# WHAT IS REQUIRED
Quote exactly and only this range of lines in the data below: the line that holds "ring mcp: (821, 645)" to the line that holds "pinky tip: (1096, 624)", both included.

# Pictured people or hands with joints
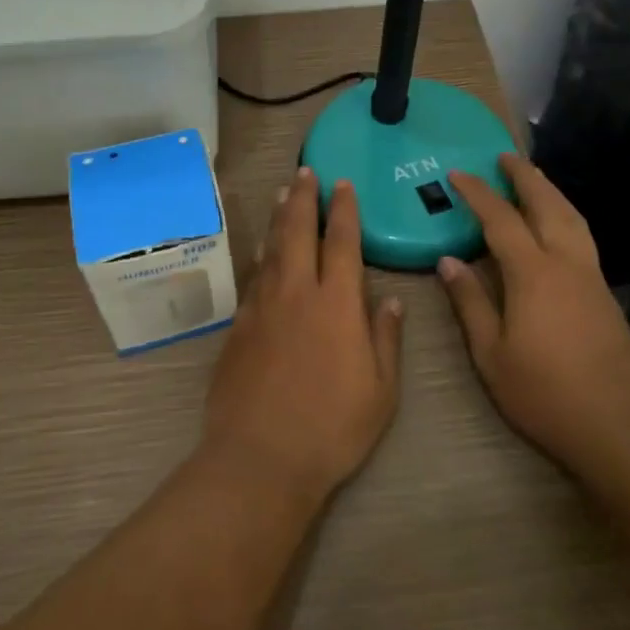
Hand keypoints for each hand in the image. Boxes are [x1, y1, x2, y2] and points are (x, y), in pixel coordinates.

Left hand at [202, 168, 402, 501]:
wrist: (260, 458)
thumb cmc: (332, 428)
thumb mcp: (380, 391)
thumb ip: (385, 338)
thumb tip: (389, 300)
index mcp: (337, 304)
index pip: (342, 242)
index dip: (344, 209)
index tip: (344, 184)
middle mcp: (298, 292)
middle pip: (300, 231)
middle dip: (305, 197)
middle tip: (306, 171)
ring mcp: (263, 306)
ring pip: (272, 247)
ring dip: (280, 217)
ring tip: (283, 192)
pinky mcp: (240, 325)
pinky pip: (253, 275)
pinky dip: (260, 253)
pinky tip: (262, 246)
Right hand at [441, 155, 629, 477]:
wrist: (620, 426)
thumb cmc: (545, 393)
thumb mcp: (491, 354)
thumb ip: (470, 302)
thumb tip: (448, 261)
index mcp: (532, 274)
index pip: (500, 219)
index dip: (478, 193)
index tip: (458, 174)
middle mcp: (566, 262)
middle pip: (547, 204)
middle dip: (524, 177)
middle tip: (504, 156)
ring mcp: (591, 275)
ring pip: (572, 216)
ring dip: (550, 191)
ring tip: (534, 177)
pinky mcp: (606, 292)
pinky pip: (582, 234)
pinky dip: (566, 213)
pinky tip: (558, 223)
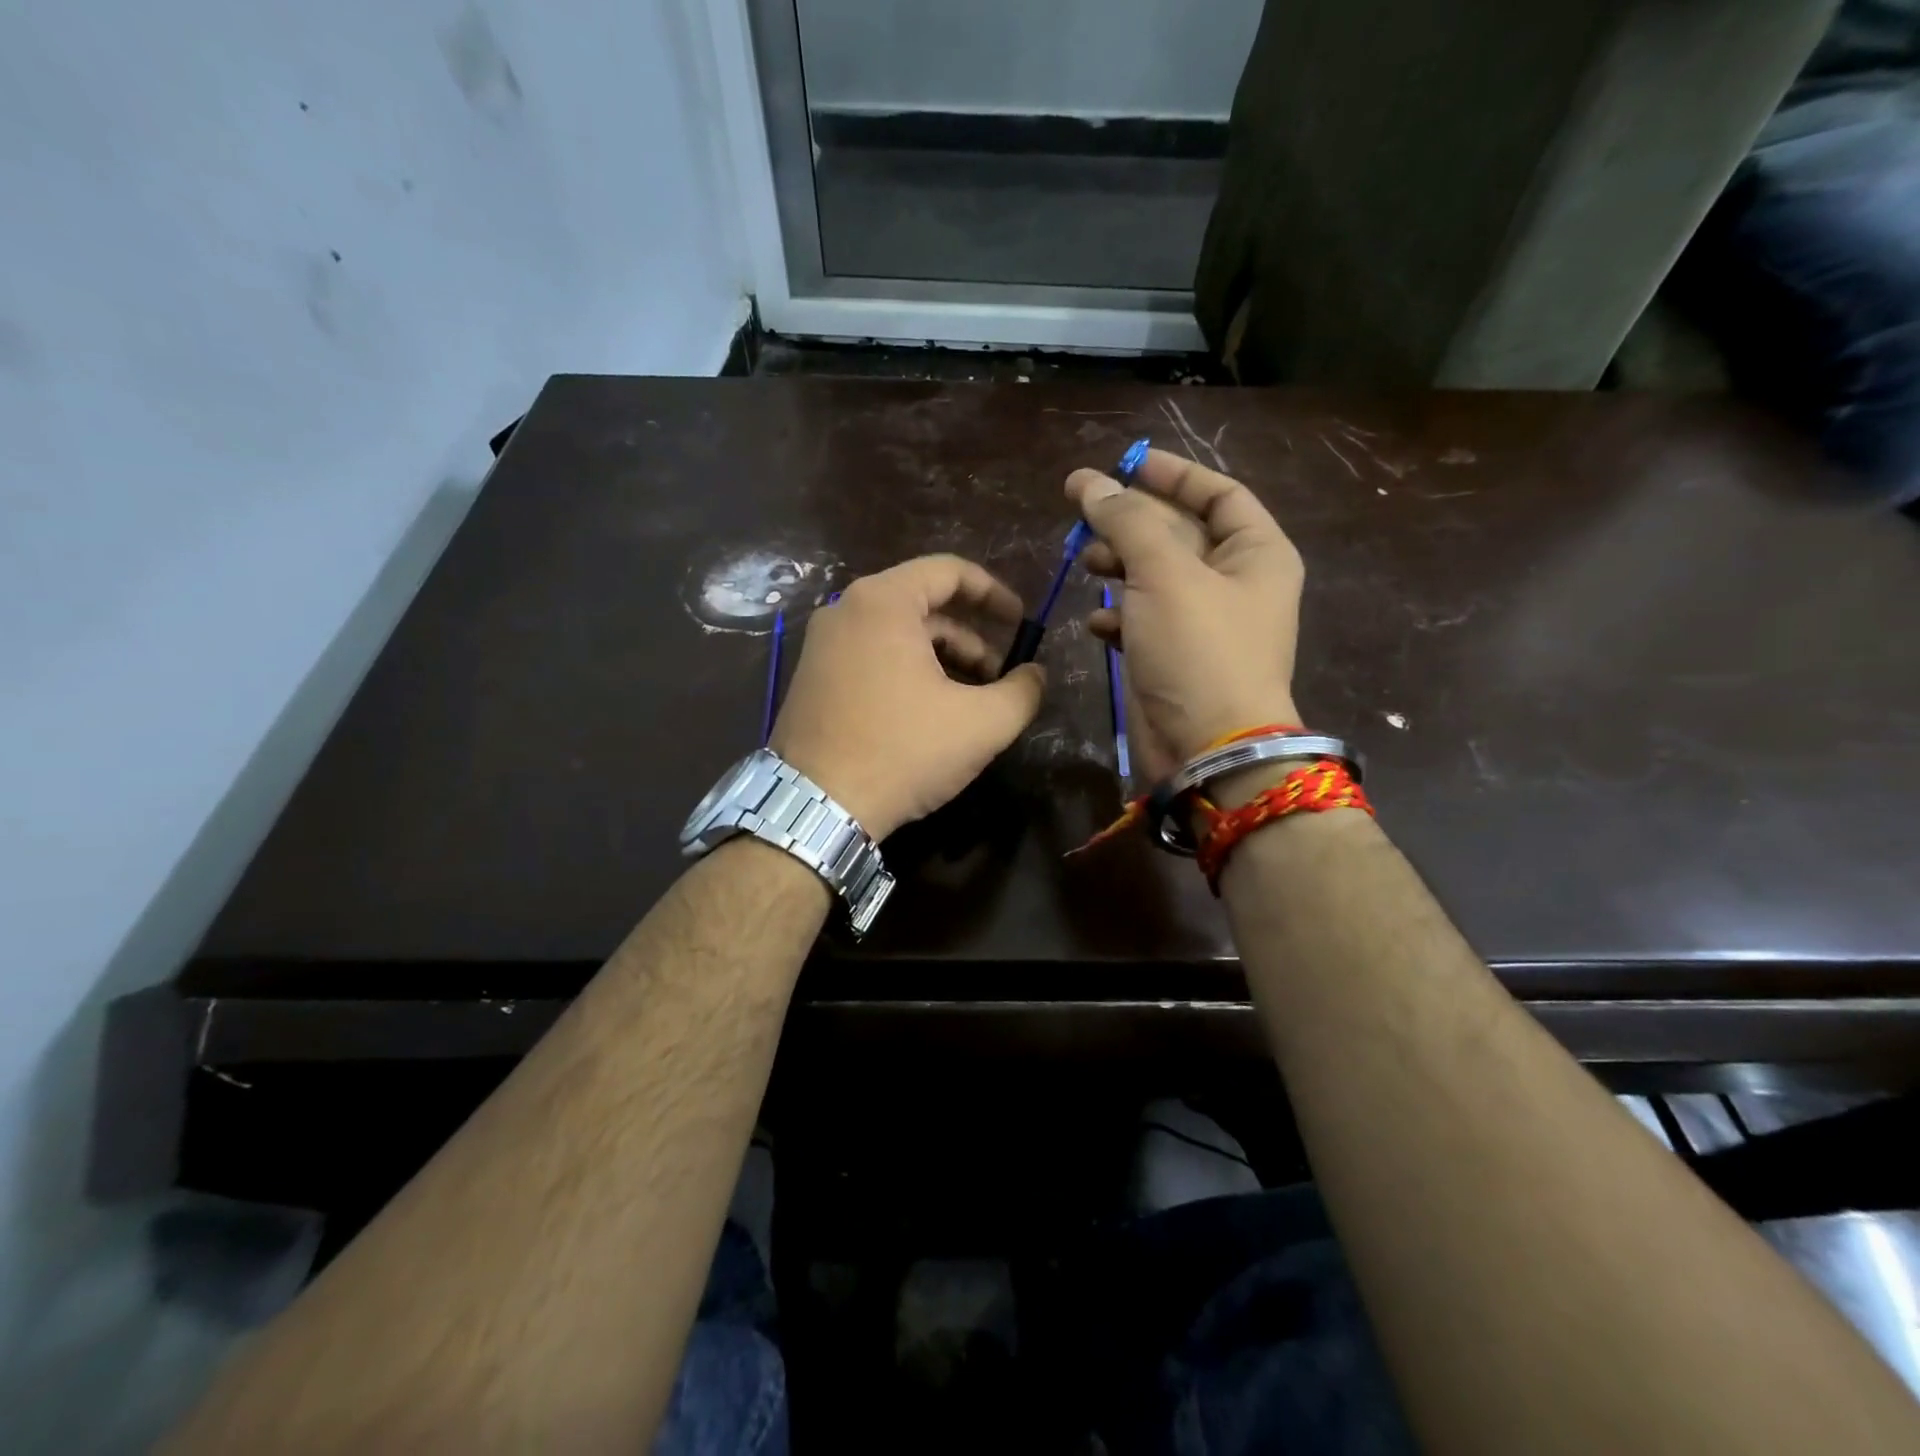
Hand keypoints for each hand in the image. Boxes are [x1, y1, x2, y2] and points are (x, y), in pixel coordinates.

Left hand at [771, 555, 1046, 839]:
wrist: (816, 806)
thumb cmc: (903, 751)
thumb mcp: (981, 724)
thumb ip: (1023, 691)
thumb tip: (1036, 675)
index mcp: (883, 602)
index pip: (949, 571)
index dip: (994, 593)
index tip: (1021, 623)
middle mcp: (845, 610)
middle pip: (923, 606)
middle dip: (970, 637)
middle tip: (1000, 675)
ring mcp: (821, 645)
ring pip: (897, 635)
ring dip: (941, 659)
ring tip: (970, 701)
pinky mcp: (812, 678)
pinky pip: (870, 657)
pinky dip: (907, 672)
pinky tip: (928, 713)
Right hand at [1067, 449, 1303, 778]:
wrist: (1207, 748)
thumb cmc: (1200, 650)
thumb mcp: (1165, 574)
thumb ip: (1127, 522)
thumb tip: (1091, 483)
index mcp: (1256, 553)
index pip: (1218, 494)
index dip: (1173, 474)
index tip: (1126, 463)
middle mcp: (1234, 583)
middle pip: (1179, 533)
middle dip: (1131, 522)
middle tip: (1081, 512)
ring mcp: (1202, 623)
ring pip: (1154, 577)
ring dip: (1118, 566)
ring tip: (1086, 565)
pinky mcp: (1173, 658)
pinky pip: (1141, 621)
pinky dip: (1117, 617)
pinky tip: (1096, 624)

* * *

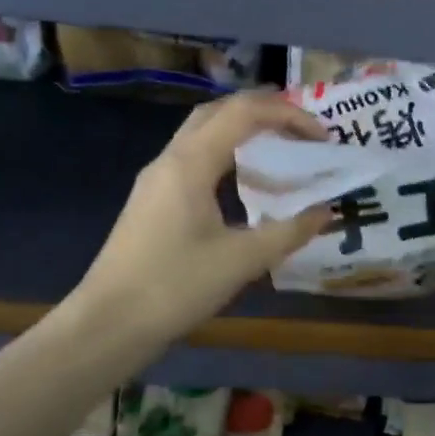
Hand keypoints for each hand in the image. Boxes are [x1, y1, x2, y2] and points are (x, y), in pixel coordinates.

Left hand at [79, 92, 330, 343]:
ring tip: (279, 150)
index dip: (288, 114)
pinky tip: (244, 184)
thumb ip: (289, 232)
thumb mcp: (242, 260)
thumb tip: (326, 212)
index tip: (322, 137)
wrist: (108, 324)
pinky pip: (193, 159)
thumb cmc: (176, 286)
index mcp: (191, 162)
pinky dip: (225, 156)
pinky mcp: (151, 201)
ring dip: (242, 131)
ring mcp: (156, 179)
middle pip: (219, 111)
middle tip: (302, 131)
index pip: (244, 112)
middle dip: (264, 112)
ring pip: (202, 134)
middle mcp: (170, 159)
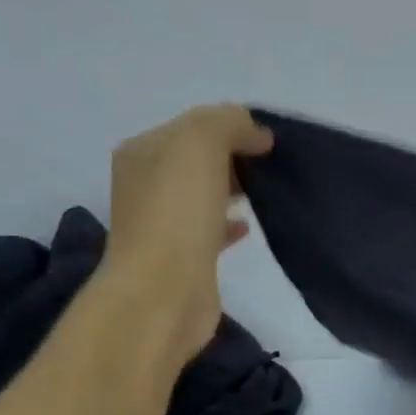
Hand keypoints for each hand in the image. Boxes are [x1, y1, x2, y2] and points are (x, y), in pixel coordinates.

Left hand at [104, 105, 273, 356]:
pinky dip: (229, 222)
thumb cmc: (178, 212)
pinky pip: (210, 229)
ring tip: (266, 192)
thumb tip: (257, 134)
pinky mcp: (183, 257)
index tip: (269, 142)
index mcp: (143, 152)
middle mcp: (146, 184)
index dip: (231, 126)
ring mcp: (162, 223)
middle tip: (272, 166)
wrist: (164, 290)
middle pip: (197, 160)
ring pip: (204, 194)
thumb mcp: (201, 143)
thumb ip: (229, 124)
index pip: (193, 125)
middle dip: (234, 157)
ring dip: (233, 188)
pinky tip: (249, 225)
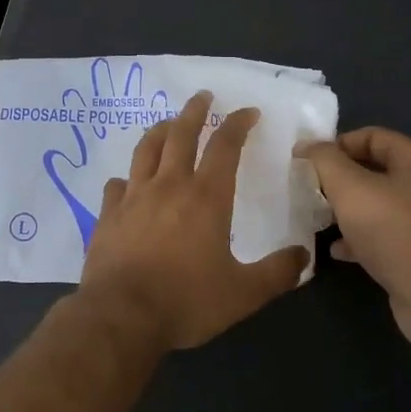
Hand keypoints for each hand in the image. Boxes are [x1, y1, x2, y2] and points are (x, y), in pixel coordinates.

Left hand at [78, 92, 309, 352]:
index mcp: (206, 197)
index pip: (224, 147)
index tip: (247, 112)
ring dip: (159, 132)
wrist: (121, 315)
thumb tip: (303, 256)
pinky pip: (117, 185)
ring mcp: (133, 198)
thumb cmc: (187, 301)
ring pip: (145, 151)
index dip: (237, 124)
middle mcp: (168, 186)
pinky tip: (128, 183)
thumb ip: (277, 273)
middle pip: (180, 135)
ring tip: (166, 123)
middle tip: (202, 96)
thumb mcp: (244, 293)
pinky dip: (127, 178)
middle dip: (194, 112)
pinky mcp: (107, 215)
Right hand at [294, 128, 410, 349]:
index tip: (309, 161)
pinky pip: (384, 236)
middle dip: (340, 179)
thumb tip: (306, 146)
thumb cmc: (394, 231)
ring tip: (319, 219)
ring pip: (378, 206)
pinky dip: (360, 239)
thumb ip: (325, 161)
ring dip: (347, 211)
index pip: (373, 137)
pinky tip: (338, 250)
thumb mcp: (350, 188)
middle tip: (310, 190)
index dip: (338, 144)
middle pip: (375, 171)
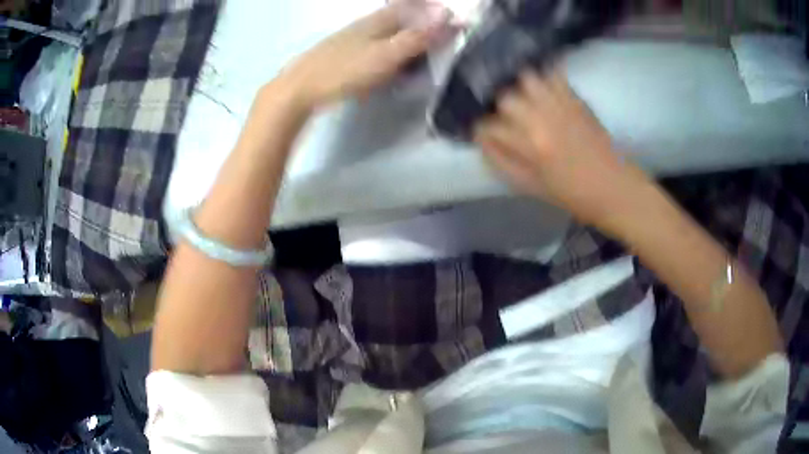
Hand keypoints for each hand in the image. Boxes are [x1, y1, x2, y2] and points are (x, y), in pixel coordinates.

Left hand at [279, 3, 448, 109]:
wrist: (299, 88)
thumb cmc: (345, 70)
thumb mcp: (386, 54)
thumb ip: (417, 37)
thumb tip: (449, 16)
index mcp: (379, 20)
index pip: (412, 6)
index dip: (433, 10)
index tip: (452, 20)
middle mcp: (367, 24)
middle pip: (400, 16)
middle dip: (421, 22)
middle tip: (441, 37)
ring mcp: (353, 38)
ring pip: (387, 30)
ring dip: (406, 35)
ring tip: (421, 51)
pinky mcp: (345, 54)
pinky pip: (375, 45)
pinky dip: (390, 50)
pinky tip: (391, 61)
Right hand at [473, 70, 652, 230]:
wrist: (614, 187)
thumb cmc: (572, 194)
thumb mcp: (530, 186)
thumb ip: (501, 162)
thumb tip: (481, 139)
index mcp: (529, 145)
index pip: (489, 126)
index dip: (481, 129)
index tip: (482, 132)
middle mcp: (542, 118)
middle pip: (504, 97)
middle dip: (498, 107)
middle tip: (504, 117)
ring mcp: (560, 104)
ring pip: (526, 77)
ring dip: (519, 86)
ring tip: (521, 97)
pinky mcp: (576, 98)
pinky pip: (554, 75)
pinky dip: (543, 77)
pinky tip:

# PROBLEM SOLUTION
ring mcp: (821, 645)
ring pip: (897, 635)
ring dip: (941, 659)
ring tip: (970, 701)
pinky mcp: (812, 678)
pinky pip: (870, 657)
pinky dip: (907, 672)
pinky tip: (928, 713)
Right hand at [1067, 449, 1303, 778]:
wrist: (1207, 748)
thumb cmc: (1200, 650)
thumb mcp: (1165, 574)
thumb ip: (1127, 522)
thumb tip: (1091, 483)
index mcp: (1256, 553)
index pip: (1218, 494)
index dip: (1173, 474)
index tip: (1126, 463)
middle mcp: (1234, 583)
middle pip: (1179, 533)
middle dip: (1131, 522)
middle tip: (1081, 512)
ring mcp: (1202, 623)
ring pip: (1154, 577)
ring dip: (1118, 566)
ring tip: (1086, 565)
pinky mcp: (1173, 658)
pinky pip: (1141, 621)
pinky dip: (1117, 617)
pinky tip: (1096, 624)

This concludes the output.